- Document section -
◆ ◆ ◆

# Photometric redshifts for the Pan-STARRS1 survey

Tarrío & Zarattini 2020 present a method to estimate the redshift of galaxies using Pan-STARRS1 photometric data. It is an application of the algorithm proposed by Beck et al. (2016) for the SDSS Data Release 12. Our method uses a training set of 2313724 galaxies for which the spectroscopic redshift is obtained from SDSS, and magnitudes and colours are obtained from the Pan-STARRS1 Data Release 2 survey. The photometric redshift of a galaxy is then estimated by means of a local linear regression in a 5-dimensional magnitude and colour space. The method achieves an average bias of $$\overline{\Delta z_{\rm norm}}=-1.92 \times 10^{-4}$$, a standard deviation of $$\sigma(\Delta z_{\rm norm})=0.0299$$, and an outlier rate of $$P_o=4.30\%$$ when cross-validating on the training set. Even though the relation between each of the Pan-STARRS1 colours and the spectroscopic redshifts is noisier than for SDSS colours, the results obtained by our method are very close to those yielded by SDSS data. The proposed method has the additional advantage of allowing the estimation of photometric redshifts on a larger portion of the sky $$(\sim 3/4$$ vs $$\sim 1/3)$$.

This method was initially designed with the purpose of confirming cluster candidates of the ComPRASS catalogue (Tarrío et al. 2019). This all-sky catalogue of galaxy clusters and cluster candidates was validated by careful cross-identification with previously known clusters, especially in the SDSS and SPT footprints. Still, many candidates remain unconfirmed outside these areas. We are currently working on the confirmation of ComPRASS candidates in the PS1 area using the photometric redshifts computed with this method.

## Files

Here you can download all the files that are necessary to compute the photometric redshift of a galaxy using PS1 photometry following Tarrío & Zarattini 2020. This includes:

• ps1_training_tarrio.fits: This FITS file contains the training set, with 2313724 galaxies.
• ps1_photoz_IDL.tar.gz: IDL scripts implementing the redshift estimation. It is composed of several files:
• readme: describes how to use the code, and the different configuration options.
• compute_photo_z_pan_tarrio.pro: This is the main script. It calculates the photometric redshift of a set of galaxies using the training set (ps1_training_tarrio.fits) and the photometric redshift estimation method described in Tarrío & Zarattini 2020.
• linear_regression_zphot_tarrio.pro: This auxiliary function performs the linear regression on the 5-dimensional feature space. It is called from compute_photo_z_pan_tarrio.pro.

◆ ◆ ◆

- Activity list -
[a] Summarize the page on Pan-STARRS1 photometric redshifts in two sentences.
[b] Recast the paragraph of the Pan-STARRS1 photometric redshift page that opens with "This method was initially designed" as a short bulleted list that keeps its main facts.
[c] Extend the page on Pan-STARRS1 photometric redshifts, picking up after its final sentence.

◆ ◆ ◆

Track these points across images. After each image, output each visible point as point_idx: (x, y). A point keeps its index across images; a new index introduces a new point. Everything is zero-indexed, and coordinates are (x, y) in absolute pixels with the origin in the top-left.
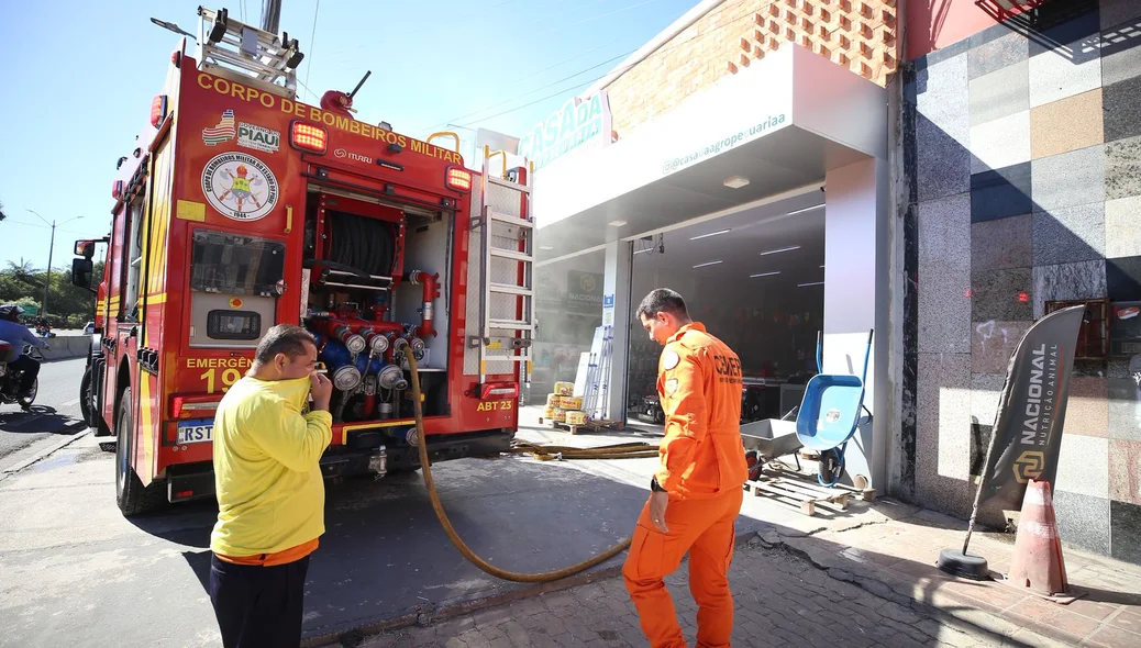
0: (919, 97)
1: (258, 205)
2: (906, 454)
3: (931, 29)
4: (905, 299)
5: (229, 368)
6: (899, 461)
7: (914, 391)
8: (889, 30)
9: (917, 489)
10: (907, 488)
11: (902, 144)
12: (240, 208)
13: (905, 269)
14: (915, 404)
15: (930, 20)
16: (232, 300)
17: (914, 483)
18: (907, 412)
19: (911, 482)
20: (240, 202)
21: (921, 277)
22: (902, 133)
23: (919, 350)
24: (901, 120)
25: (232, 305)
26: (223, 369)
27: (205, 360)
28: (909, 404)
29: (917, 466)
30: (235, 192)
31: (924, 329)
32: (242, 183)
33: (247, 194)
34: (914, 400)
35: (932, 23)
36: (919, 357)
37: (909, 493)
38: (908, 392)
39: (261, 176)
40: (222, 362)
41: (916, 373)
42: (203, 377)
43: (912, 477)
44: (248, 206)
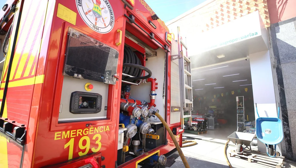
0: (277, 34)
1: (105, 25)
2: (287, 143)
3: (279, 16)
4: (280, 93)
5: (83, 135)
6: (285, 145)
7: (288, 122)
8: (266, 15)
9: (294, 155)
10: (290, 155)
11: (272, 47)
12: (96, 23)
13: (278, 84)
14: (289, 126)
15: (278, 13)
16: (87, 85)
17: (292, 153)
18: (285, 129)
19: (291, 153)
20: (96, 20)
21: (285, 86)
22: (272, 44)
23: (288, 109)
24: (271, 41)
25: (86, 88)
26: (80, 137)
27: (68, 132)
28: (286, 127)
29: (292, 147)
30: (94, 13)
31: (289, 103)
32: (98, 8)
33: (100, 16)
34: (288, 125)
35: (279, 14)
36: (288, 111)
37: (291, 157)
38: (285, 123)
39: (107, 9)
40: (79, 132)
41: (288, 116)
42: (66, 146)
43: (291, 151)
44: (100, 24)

◆ ◆ ◆

- Results in order -
[a] Tarrío & Zarattini 2020 estimate galaxy redshifts from Pan-STARRS1 photometry by applying the Beck et al. (2016) algorithm, using a local linear regression in a 5-dimensional magnitude and color space trained on 2313724 galaxies with SDSS spectroscopic redshifts, and their results come very close to those from SDSS data while covering about 3/4 of the sky instead of about 1/3. The method was first designed to confirm ComPRASS cluster candidates, and the page offers the training set and the IDL scripts needed to compute the redshifts.

[b]
- The method was first designed to confirm cluster candidates of the ComPRASS catalog (Tarrío et al. 2019).
- ComPRASS is an all-sky catalog of galaxy clusters and cluster candidates.
- It was validated by cross-identification with previously known clusters, especially in the SDSS and SPT footprints.
- Many candidates outside these areas remain unconfirmed.
- Work is underway to confirm ComPRASS candidates in the PS1 area using photometric redshifts from this method.

[c]
• prepare_test_galaxies_tarrio.pro: This script puts the photometric information downloaded from Pan-STARRS for a given galaxy/galaxies in the appropriate format to be used as input of compute_photo_z_pan_tarrio.pro.
• ps1_photoz_Python.tar.gz: Python scripts implementing the redshift estimation. It is composed of several files:
• readme: describes how to use the code, and the different configuration options.
• compute_photo_z_pan_tarrio.py: This is the main script. It calculates the photometric redshift of a set of galaxies using the training set (ps1_training_tarrio.fits) and the photometric redshift estimation method described in Tarrío & Zarattini 2020.
• linear_regression_zphot_tarrio.py: This auxiliary function performs the linear regression on the 5-dimensional feature space. It is called from compute_photo_z_pan_tarrio.py.
• prepare_test_galaxies_tarrio.py: This script puts the photometric information downloaded from Pan-STARRS for a given galaxy/galaxies in the appropriate format to be used as input of compute_photo_z_pan_tarrio.py.

## Guidelines for using the code

The user should use compute_photo_z_pan_tarrio.pro/py to calculate the photometric redshift of a set of galaxies. The script takes as input this set, as well as the training set and different configuration parameters, and produces an output catalogue containing the photometric redshift (and error) of each galaxy in the set. The code includes several configuration options, available through different keywords. The most important ones are:

• The user can choose the type of features to be used (aperture or Kron)
• feat_type = ‘aper’: The 5 features to be used are the g-r, r-i, i-z, and z-y aperture colours and the r-band Kron magnitude. Note that the aperture colours are defined from the Pan-STARRS fixed aperture fluxes (see Tarrío & Zarattini 2020), and not from the Pan-STARRS aperture magnitudes.
• feat_type = ‘kron’: The 5 features to be used are the g-r, r-i, i-z, and z-y Kron colours and the r-band Kron magnitude
• The user can choose the subset of the full training set to be used for training when a galaxy of the input set is missing one of the features
• train_type = ‘T5’: We use, for all the galaxies, the subset of the full training set that has the 5 features available
• train_type = ‘T4’: For each galaxy, we take the subset of the full training set that has the same 4 features as the galaxy.
• The standardization of the features is done by subtracting the mean and dividing by the standard deviation of the features in a given subset of the training set. The user can choose the subset to be used for calculating the mean and standard deviation to be applied in the standardization.
• std_type ='T5': Subset of the full training set that has the 5 features available
• std_type ='T1': For each feature, we take the subset of the full training set where that feature is available
• The user can choose the number of neighbours that will be used in the local linear regression (k in Tarrío & Zarattini 2020) by setting the value of Nneigh.

Please refer to the README file for more details on the input/output parameters.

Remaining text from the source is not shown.